Quant au moyen basé sur les conditions de rétention de l’intéressé, il échet de souligner que le demandeur, au-delà de relever de façon générale que les conditions de rétention seraient similaires à celles de la détention, reste en défaut de préciser concrètement en quoi ces conditions seraient inacceptables pour sa personne. Pour le surplus, il est constant en cause que le demandeur est placé non pas dans un établissement pénitentiaire, mais au Centre de séjour provisoire pour étrangers en situation irrégulière, fonctionnant dans l’enceinte du Centre pénitentiaire de sorte que le moyen du demandeur est à rejeter pour ne pas être fondé.
Par ailleurs, le demandeur reproche au ministre de ne pas justifier des démarches qui auraient été entreprises en vue de son éloignement du pays dans les meilleurs délais et afin d’écourter au maximum sa privation de liberté.
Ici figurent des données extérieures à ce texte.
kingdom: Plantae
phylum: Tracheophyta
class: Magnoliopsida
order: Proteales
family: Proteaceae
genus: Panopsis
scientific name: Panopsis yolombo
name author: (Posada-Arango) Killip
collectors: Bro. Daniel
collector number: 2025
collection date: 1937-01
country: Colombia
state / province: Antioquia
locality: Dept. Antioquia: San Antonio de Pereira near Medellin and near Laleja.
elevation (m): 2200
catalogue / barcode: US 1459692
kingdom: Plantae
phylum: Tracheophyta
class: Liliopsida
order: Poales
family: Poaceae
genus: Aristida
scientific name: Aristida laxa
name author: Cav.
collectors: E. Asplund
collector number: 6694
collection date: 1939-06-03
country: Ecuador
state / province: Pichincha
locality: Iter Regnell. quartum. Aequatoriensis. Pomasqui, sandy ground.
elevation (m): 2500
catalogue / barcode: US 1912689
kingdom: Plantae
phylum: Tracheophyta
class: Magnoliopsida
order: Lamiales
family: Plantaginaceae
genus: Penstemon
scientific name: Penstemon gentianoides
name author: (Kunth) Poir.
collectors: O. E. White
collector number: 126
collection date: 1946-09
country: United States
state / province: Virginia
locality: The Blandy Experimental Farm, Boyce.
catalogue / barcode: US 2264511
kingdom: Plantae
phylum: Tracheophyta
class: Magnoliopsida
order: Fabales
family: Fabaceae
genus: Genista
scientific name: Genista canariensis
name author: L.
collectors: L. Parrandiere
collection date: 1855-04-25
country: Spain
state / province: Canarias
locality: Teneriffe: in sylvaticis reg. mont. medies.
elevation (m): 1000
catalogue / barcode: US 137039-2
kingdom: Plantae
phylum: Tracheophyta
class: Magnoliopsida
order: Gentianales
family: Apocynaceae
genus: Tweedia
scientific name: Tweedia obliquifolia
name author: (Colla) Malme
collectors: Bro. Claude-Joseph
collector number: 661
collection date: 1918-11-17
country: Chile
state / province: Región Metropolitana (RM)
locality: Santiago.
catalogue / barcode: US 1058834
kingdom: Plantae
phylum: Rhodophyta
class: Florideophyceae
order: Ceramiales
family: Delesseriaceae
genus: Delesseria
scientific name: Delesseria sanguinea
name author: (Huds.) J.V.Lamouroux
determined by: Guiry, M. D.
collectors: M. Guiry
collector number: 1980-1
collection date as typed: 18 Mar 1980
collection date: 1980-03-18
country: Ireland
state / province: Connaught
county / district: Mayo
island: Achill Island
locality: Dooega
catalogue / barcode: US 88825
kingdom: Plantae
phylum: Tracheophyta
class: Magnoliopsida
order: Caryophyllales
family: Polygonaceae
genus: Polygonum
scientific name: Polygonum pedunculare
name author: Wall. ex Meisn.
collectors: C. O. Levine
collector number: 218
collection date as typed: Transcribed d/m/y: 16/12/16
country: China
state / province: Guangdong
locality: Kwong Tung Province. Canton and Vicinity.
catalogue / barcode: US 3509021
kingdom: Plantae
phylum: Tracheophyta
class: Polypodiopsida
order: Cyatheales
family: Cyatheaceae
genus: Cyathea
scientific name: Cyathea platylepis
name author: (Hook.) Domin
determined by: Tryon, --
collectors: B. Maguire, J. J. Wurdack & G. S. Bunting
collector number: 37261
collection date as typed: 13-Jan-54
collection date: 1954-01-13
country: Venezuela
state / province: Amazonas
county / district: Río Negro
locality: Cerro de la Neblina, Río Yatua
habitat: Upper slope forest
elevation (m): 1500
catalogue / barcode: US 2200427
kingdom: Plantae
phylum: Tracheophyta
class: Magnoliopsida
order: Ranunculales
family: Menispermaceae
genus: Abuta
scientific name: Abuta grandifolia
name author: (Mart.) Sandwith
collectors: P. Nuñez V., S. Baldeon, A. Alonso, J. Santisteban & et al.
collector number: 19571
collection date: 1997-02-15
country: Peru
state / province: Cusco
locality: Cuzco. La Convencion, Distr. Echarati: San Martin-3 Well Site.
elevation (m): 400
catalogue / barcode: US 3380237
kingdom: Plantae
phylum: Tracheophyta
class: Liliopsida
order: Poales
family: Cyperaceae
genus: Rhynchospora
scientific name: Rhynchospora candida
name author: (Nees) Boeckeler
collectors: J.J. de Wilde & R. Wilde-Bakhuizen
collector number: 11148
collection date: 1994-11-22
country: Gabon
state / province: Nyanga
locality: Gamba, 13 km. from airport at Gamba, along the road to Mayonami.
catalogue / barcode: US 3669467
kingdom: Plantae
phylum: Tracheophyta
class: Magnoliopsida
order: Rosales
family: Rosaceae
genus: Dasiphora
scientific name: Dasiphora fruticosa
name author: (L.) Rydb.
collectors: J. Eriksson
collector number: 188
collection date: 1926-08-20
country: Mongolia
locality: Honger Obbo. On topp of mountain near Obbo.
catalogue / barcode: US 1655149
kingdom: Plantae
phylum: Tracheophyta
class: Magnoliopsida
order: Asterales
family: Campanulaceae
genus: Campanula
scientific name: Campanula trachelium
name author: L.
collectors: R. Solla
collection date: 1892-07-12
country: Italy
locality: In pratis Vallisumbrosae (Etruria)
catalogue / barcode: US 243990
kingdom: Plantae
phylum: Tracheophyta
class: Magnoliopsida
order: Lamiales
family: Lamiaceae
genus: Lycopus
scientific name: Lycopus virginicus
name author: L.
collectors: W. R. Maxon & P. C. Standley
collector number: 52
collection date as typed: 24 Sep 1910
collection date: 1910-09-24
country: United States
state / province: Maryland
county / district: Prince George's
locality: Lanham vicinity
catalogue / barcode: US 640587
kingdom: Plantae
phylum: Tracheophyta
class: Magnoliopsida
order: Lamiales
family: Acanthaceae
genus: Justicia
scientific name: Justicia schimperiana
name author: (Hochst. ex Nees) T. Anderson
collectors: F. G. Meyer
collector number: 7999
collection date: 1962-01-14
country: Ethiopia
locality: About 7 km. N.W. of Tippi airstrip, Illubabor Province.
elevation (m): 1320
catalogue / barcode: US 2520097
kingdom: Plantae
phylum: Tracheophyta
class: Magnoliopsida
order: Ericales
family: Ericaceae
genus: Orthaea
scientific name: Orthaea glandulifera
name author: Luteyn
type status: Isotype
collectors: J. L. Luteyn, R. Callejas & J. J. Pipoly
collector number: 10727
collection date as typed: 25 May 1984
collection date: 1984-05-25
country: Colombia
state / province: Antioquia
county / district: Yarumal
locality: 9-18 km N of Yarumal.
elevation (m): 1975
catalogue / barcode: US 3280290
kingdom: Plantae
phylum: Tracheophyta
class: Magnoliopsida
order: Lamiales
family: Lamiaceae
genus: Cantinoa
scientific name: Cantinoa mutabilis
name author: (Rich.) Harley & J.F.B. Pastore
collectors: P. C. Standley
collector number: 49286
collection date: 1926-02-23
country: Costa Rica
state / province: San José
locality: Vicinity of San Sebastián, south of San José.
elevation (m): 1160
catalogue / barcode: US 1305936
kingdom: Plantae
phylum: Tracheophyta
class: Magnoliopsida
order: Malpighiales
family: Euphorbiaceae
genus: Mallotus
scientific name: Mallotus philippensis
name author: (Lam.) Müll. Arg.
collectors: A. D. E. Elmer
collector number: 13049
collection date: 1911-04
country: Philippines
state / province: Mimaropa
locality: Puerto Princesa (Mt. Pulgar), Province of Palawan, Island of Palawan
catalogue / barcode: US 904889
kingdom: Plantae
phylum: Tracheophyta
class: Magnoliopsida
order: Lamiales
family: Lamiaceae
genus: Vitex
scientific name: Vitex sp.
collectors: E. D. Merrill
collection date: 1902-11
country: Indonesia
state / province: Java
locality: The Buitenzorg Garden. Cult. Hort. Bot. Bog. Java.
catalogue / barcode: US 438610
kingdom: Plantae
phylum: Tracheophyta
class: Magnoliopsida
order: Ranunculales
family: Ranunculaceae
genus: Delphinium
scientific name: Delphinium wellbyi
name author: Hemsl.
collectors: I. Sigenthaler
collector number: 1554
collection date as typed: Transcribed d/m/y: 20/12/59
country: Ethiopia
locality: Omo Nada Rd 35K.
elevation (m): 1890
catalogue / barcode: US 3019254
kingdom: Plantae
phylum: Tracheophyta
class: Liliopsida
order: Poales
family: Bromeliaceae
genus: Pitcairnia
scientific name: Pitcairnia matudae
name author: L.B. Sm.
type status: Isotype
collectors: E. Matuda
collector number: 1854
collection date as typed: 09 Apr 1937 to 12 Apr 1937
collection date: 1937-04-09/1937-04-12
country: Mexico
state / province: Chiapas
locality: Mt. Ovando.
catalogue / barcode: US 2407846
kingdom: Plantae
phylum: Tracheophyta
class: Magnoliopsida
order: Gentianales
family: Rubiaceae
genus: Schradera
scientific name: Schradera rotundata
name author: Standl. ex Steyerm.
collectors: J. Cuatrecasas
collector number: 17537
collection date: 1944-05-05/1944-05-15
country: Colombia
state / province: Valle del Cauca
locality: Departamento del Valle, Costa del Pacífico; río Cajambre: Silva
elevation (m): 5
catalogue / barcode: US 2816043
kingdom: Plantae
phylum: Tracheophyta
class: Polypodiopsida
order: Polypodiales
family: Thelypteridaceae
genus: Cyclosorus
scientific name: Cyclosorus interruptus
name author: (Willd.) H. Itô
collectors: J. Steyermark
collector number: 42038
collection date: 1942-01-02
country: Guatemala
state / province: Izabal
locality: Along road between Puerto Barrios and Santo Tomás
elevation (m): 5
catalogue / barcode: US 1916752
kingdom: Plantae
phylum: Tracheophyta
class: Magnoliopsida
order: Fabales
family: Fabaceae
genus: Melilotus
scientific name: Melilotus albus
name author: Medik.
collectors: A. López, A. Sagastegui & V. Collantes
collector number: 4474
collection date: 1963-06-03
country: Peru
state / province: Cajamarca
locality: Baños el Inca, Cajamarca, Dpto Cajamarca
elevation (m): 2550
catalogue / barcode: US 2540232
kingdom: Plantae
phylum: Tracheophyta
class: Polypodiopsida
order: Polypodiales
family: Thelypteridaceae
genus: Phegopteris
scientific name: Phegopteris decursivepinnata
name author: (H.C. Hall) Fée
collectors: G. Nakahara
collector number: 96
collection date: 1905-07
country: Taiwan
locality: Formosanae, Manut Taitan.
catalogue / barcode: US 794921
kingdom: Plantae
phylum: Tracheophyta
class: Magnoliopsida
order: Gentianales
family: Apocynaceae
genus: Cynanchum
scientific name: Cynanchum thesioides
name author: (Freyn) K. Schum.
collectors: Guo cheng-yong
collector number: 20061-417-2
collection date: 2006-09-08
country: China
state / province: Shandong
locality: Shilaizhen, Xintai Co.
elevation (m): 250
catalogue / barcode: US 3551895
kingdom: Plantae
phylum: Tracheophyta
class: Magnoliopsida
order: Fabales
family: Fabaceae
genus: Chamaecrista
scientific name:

Il estime en effet qu’aucune démarche appropriée n’aurait été entreprise.
Or, il résulte des pièces versées en cause, et plus particulièrement du dossier administratif que le ministre s’est adressé dès le 15 décembre 2009 au service de la police judiciaire afin d’organiser l’éloignement du demandeur. Il résulte encore du dossier administratif que le demandeur sera rapatrié en date du 13 janvier prochain, de sorte que c’est à juste titre que le délégué du gouvernement fait valoir que les démarches auraient été accomplies avec la célérité nécessaire.
Sur base des développements qui précèdent, les démarches concrètement accomplies par les services du ministère compétent sont à considérer comme correspondant à des efforts raisonnables en vue d’organiser l’éloignement du demandeur dans les meilleurs délais et un manque de diligences de la part des autorités luxembourgeoises ne peut dès lors être valablement retenu en l’espèce, de sorte que le moyen afférent est à rejeter comme non fondé.
Le demandeur fait encore valoir que bon nombre de personnes en situation irrégulière se trouveraient sur le territoire luxembourgeois sans être inquiétées pour autant. Or, un tel moyen est à rejeter alors qu’il s’agit ici d’une simple affirmation sans rapport avec le présent litige et sans fondement juridique susceptible d’ébranler la légalité de la décision litigieuse.
Quant au moyen relatif au fait que le demandeur expose pouvoir subvenir à ses propres besoins, alors qu’il disposerait d’un contrat de travail à durée indéterminée, il y a lieu de le rejeter alors qu’il est sans pertinence dans le cadre de l’examen de la légalité d’une décision de rétention.
Il suit de l’ensemble des considérations qui précèdent que le recours sous analyse est à rejeter pour ne pas être fondé.
Par ces motifs, le tribunal administratif, première chambre, statuant contradictoirement ;
reçoit le recours en réformation en la forme ;
au fond, le déclare sans objet et en déboute ;
reçoit le recours en annulation en la forme ;
au fond le déclare non fondé et le rejette ;
condamne le demandeur aux frais.
Ainsi jugé et prononcé à l’audience publique du 11 janvier 2010 par :
Paulette Lenert, vice-président Marc Sünnen, premier juge Thessy Kuborn, juge en présence du greffier Arny Schmit.